INSTRUÇÃO ESCRITA →
Por favor, reescreva todo o material abaixo e substitua "name author" por "authority", sem alterar mais nada.

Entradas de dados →
*-*-*
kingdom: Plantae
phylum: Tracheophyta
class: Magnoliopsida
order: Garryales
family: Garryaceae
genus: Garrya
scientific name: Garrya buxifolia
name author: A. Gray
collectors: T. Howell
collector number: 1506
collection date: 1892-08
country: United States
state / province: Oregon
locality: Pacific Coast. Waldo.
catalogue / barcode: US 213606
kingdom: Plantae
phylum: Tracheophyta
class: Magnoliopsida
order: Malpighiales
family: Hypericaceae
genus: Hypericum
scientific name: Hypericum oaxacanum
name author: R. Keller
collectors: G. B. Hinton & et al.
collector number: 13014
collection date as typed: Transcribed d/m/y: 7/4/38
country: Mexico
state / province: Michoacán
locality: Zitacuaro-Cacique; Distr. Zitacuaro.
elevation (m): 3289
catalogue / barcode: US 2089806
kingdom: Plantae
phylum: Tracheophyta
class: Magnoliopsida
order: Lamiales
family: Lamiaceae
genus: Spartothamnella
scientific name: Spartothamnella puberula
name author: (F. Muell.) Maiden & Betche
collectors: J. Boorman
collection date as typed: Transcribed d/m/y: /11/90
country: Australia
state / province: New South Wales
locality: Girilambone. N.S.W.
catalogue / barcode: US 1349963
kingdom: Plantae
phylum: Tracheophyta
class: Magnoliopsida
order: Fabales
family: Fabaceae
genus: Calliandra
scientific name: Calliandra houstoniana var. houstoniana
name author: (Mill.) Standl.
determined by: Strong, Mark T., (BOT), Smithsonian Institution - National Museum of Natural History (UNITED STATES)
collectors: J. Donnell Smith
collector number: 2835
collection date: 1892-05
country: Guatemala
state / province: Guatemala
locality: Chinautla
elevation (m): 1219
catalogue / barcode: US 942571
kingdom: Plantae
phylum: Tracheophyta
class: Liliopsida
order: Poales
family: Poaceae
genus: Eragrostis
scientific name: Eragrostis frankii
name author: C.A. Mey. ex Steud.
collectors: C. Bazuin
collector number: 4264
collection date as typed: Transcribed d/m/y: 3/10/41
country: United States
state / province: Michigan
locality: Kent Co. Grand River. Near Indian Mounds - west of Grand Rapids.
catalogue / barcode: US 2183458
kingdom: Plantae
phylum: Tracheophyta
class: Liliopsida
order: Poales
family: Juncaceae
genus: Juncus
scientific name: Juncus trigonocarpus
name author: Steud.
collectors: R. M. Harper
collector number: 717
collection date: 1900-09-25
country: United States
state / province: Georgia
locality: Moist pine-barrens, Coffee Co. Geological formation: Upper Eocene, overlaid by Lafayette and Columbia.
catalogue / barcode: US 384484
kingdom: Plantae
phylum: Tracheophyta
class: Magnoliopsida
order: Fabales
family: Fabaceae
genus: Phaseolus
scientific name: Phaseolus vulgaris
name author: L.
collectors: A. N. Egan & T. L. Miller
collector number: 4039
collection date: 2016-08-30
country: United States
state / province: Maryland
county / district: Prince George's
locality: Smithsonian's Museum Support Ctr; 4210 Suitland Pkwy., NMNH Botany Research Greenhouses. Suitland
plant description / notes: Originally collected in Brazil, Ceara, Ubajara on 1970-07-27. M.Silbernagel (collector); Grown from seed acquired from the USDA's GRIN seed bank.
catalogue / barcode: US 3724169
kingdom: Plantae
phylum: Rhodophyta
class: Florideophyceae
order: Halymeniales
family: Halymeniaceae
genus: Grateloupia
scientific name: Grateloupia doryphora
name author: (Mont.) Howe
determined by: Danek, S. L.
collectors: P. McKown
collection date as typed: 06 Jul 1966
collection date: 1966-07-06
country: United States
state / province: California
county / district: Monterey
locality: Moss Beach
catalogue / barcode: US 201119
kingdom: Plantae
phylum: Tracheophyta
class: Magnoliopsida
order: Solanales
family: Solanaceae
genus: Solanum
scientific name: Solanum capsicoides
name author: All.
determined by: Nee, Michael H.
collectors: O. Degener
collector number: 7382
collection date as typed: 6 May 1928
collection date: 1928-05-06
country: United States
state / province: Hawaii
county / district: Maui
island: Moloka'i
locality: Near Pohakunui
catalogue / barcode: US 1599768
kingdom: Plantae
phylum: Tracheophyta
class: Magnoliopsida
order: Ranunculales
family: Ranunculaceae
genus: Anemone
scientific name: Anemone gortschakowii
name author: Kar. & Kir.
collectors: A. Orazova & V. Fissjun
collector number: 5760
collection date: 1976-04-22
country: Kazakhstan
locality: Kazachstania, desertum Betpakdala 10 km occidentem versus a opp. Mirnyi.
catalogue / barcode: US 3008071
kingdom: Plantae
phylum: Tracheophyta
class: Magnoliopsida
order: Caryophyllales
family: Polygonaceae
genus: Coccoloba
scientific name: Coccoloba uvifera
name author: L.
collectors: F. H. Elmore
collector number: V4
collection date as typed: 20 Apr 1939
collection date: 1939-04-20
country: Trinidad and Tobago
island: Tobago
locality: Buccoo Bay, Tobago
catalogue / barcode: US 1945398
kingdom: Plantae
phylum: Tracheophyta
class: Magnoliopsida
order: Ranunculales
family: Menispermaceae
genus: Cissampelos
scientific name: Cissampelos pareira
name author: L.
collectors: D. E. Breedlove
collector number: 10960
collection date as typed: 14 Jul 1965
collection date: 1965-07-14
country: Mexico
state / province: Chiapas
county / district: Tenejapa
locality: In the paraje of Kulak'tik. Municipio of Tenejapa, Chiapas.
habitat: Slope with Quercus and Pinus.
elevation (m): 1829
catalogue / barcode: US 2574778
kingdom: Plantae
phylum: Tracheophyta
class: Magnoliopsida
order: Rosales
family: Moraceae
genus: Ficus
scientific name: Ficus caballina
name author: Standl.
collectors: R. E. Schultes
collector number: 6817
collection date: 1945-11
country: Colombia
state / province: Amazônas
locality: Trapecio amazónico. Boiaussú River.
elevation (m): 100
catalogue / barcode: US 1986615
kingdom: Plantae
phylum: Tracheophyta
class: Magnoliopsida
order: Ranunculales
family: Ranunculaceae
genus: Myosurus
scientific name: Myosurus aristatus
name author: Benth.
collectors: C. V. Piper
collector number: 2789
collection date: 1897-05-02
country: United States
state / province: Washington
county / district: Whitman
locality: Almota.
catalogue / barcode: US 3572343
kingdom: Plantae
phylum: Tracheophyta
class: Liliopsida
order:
*-*-*
EXERCÍCIO RESOLVIDO →
kingdom: Plantae
phylum: Tracheophyta
class: Magnoliopsida
order: Garryales
family: Garryaceae
genus: Garrya
scientific name: Garrya buxifolia
authority: A. Gray
collectors: T. Howell
collector number: 1506
collection date: 1892-08
country: United States
state / province: Oregon
locality: Pacific Coast. Waldo.
catalogue / barcode: US 213606
kingdom: Plantae
phylum: Tracheophyta
class: Magnoliopsida
order: Malpighiales
family: Hypericaceae
genus: Hypericum
scientific name: Hypericum oaxacanum
authority: R. Keller
collectors: G. B. Hinton & et al.
collector number: 13014
collection date as typed: Transcribed d/m/y: 7/4/38
country: Mexico
state / province: Michoacán
locality: Zitacuaro-Cacique; Distr. Zitacuaro.
elevation (m): 3289
catalogue / barcode: US 2089806
kingdom: Plantae
phylum: Tracheophyta
class: Magnoliopsida
order: Lamiales
family: Lamiaceae
genus: Spartothamnella
scientific name: Spartothamnella puberula
authority: (F. Muell.) Maiden & Betche
collectors: J. Boorman
collection date as typed: Transcribed d/m/y: /11/90
country: Australia
state / province: New South Wales
locality: Girilambone. N.S.W.
catalogue / barcode: US 1349963
kingdom: Plantae
phylum: Tracheophyta
class: Magnoliopsida
order: Fabales
family: Fabaceae
genus: Calliandra
scientific name: Calliandra houstoniana var. houstoniana
authority: (Mill.) Standl.
determined by: Strong, Mark T., (BOT), Smithsonian Institution - National Museum of Natural History (UNITED STATES)
collectors: J. Donnell Smith
collector number: 2835
collection date: 1892-05
country: Guatemala
state / province: Guatemala
locality: Chinautla
elevation (m): 1219
catalogue / barcode: US 942571
kingdom: Plantae
phylum: Tracheophyta
class: Liliopsida
order: Poales
family: Poaceae
genus: Eragrostis
scientific name: Eragrostis frankii
authority: C.A. Mey. ex Steud.
collectors: C. Bazuin
collector number: 4264
collection date as typed: Transcribed d/m/y: 3/10/41
country: United States
state / province: Michigan
locality: Kent Co. Grand River. Near Indian Mounds - west of Grand Rapids.
catalogue / barcode: US 2183458
kingdom: Plantae
phylum: Tracheophyta
class: Liliopsida
order: Poales
family: Juncaceae
genus: Juncus
scientific name: Juncus trigonocarpus
authority: Steud.
collectors: R. M. Harper
collector number: 717
collection date: 1900-09-25
country: United States
state / province: Georgia
locality: Moist pine-barrens, Coffee Co. Geological formation: Upper Eocene, overlaid by Lafayette and Columbia.
catalogue / barcode: US 384484
kingdom: Plantae
phylum: Tracheophyta
class: Magnoliopsida
order: Fabales
family: Fabaceae
genus: Phaseolus
scientific name: Phaseolus vulgaris
authority: L.
collectors: A. N. Egan & T. L. Miller
collector number: 4039
collection date: 2016-08-30
country: United States
state / province: Maryland
county / district: Prince George's
locality: Smithsonian's Museum Support Ctr; 4210 Suitland Pkwy., NMNH Botany Research Greenhouses. Suitland
plant description / notes: Originally collected in Brazil, Ceara, Ubajara on 1970-07-27. M.Silbernagel (collector); Grown from seed acquired from the USDA's GRIN seed bank.
catalogue / barcode: US 3724169
kingdom: Plantae
phylum: Rhodophyta
class: Florideophyceae
order: Halymeniales
family: Halymeniaceae
genus: Grateloupia
scientific name: Grateloupia doryphora
authority: (Mont.) Howe
determined by: Danek, S. L.
collectors: P. McKown
collection date as typed: 06 Jul 1966
collection date: 1966-07-06
country: United States
state / province: California
county / district: Monterey
locality: Moss Beach
catalogue / barcode: US 201119
kingdom: Plantae
phylum: Tracheophyta
class: Magnoliopsida
order: Solanales
family: Solanaceae
genus: Solanum
scientific name: Solanum capsicoides
authority: All.
determined by: Nee, Michael H.
collectors: O. Degener
collector number: 7382
collection date as typed: 6 May 1928
collection date: 1928-05-06
country: United States
state / province: Hawaii
county / district: Maui
island: Moloka'i
locality: Near Pohakunui
catalogue / barcode: US 1599768
kingdom: Plantae
phylum: Tracheophyta
class: Magnoliopsida
order: Ranunculales
family: Ranunculaceae
genus: Anemone
scientific name: Anemone gortschakowii
authority: Kar. & Kir.
collectors: A. Orazova & V. Fissjun
collector number: 5760
collection date: 1976-04-22
country: Kazakhstan
locality: Kazachstania, desertum Betpakdala 10 km occidentem versus a opp. Mirnyi.
catalogue / barcode: US 3008071
kingdom: Plantae
phylum: Tracheophyta
class: Magnoliopsida
order: Caryophyllales
family: Polygonaceae
genus: Coccoloba
scientific name: Coccoloba uvifera
authority: L.
collectors: F. H. Elmore
collector number: V4
collection date as typed: 20 Apr 1939
collection date: 1939-04-20
country: Trinidad and Tobago
island: Tobago
locality: Buccoo Bay, Tobago
catalogue / barcode: US 1945398
kingdom: Plantae
phylum: Tracheophyta
class: Magnoliopsida
order: Ranunculales
family: Menispermaceae
genus: Cissampelos
scientific name: Cissampelos pareira
authority: L.
collectors: D. E. Breedlove
collector number: 10960
collection date as typed: 14 Jul 1965
collection date: 1965-07-14
country: Mexico
state / province: Chiapas
county / district: Tenejapa
locality: In the paraje of Kulak'tik. Municipio of Tenejapa, Chiapas.
habitat: Slope with Quercus and Pinus.
elevation (m): 1829
catalogue / barcode: US 2574778
kingdom: Plantae
phylum: Tracheophyta
class: Magnoliopsida
order: Rosales
family: Moraceae
genus: Ficus
scientific name: Ficus caballina
authority: Standl.
collectors: R. E. Schultes
collector number: 6817
collection date: 1945-11
country: Colombia
state / province: Amazônas
locality: Trapecio amazónico. Boiaussú River.
elevation (m): 100
catalogue / barcode: US 1986615
kingdom: Plantae
phylum: Tracheophyta
class: Magnoliopsida
order: Ranunculales
family: Ranunculaceae
genus: Myosurus
scientific name: Myosurus aristatus
authority: Benth.
collectors: C. V. Piper
collector number: 2789
collection date: 1897-05-02
country: United States
state / province: Washington
county / district: Whitman
locality: Almota.
catalogue / barcode: US 3572343
kingdom: Plantae
phylum: Tracheophyta
class: Liliopsida
order:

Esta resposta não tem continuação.